- Description of the task:
Your response must be made up of each line in the data below that contains the string "SucceedIT".

- Collected data:

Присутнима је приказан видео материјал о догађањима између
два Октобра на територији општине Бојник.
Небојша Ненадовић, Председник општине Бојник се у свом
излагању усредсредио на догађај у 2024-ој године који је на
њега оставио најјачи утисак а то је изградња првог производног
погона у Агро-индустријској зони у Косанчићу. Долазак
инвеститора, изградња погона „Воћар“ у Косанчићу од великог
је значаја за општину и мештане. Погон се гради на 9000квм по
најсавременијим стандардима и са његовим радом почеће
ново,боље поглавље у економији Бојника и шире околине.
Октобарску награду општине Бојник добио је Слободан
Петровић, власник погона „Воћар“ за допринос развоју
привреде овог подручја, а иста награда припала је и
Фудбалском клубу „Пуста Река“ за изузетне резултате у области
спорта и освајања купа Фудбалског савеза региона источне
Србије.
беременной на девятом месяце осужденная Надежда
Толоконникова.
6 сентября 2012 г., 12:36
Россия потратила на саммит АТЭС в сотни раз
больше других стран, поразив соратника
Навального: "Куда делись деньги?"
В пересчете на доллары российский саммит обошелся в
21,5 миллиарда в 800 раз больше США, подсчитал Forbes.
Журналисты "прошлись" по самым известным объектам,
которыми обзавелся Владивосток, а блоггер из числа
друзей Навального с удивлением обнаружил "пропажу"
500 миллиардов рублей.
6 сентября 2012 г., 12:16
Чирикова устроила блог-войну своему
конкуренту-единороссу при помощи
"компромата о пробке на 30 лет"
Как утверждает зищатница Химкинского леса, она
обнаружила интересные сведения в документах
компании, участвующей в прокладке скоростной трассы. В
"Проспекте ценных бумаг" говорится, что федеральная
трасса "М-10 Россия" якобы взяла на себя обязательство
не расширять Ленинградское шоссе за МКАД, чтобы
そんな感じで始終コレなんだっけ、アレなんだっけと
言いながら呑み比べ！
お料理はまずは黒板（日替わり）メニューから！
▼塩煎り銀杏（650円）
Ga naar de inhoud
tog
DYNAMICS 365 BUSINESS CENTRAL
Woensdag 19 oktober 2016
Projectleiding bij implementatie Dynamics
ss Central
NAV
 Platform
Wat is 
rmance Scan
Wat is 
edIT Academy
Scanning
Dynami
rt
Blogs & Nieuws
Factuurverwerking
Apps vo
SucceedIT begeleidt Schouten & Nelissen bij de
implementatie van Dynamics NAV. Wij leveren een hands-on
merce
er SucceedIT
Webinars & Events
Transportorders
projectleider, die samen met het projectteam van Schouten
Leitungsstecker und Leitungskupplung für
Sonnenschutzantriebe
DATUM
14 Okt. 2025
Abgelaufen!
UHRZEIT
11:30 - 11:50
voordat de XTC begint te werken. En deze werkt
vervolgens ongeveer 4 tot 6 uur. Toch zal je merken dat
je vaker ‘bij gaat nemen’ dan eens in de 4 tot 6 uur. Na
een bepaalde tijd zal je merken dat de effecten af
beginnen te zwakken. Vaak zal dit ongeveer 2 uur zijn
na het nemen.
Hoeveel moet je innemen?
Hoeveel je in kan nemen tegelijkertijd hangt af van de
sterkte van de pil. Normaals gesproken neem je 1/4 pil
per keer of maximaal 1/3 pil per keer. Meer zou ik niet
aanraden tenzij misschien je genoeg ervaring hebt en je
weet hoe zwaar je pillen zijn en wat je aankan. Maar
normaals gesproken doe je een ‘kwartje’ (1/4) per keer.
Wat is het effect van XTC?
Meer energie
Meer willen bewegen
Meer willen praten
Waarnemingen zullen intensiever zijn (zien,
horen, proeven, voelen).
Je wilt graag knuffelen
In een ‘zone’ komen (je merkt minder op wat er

- Worked solution:
SucceedIT begeleidt Schouten & Nelissen bij de
er SucceedIT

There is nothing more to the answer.